Rob Ruha, Ria Hall, Te Matatini 2023, “Kia Kino Nei Hoki”
“Kia Kino Nei Hoki” is a rousing trilingual anthemic waiata sung in Māori, French and English that has been gifted to NZ Rugby. It is a powerful waiata written by award-winning artists Rob Ruha, Ria Hall, Pere Wihongi and Devin Abrams, and truly celebrates the relationship between haka, music and te reo. It was released at the beginning of August in honour and celebration of Māori Music month.

Shepherds Reign, “Ala Mai (Awaken)”

Shepherds Reign is a band carving a name for themselves globally with their culturally charged metal, sung in Samoan. Their songs are full of ancestral and warrior pride, and this title track from their sophomore album is no different. The band describes the anthemic song as “a call to our forefathers for strength and guidance not as Samoans but Polynesia entirely, as we travel around to different countries making our mark”.

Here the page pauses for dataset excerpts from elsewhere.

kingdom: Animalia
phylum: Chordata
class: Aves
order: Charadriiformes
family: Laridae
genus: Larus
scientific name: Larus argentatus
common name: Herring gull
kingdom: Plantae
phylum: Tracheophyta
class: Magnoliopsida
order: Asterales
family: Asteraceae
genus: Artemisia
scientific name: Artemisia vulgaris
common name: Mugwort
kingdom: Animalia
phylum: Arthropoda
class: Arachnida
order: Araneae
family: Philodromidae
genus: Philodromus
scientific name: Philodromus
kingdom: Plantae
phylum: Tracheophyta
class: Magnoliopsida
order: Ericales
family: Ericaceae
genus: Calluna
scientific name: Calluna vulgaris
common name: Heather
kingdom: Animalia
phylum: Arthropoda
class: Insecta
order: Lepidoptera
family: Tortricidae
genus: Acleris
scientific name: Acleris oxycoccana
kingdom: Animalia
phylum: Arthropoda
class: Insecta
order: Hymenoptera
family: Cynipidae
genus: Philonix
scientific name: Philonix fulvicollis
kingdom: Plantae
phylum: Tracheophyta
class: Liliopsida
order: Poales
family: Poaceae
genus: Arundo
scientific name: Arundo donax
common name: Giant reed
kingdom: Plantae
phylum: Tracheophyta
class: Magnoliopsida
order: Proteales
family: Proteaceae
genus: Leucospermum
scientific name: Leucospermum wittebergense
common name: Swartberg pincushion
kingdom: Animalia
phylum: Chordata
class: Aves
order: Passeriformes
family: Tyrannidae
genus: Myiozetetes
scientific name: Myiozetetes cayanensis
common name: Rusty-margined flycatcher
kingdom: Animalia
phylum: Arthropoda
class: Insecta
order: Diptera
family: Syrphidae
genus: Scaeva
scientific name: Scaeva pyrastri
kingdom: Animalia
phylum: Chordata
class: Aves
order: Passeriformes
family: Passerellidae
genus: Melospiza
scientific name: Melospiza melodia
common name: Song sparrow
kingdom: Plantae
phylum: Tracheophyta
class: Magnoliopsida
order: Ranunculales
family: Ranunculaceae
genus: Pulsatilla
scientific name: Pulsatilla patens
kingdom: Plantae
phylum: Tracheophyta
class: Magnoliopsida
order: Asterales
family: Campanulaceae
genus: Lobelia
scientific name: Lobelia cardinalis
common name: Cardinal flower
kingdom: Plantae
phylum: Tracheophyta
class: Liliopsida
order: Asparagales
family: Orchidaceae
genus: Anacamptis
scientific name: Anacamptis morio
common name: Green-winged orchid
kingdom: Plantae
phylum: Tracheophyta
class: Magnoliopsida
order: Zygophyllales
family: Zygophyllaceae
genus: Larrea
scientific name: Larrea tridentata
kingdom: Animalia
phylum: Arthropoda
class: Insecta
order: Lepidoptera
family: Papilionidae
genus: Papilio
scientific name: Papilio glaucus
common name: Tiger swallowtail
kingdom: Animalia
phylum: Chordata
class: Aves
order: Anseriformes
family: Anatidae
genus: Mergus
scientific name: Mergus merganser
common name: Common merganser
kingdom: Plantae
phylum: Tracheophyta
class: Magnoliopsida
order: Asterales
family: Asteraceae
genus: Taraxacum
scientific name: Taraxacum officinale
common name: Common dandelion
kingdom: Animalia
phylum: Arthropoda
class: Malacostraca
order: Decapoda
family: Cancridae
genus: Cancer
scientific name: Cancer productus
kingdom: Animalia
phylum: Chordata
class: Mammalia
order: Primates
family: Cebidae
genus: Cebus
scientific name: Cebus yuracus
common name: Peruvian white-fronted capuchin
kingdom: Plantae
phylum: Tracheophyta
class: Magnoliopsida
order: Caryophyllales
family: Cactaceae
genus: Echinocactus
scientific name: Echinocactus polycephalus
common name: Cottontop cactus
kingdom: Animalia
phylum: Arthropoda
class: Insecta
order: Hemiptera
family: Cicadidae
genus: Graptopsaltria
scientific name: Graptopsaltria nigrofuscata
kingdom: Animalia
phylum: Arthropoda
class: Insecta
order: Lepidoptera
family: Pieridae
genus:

Jordan with a Why, MOHI, “Hey Love”

Both Jordan with a Why and MOHI are two of the top three finalists in this year’s APRA Maioha Award, and this gorgeous bilingual duet showcases both their songwriting and vocal talents. On this empowering and beautiful waiata “Hey Love”, Jordan with a Why takes inspiration from her journey of te reo reclamation and her determination to ensure her own tamariki grow up knowing their culture and language.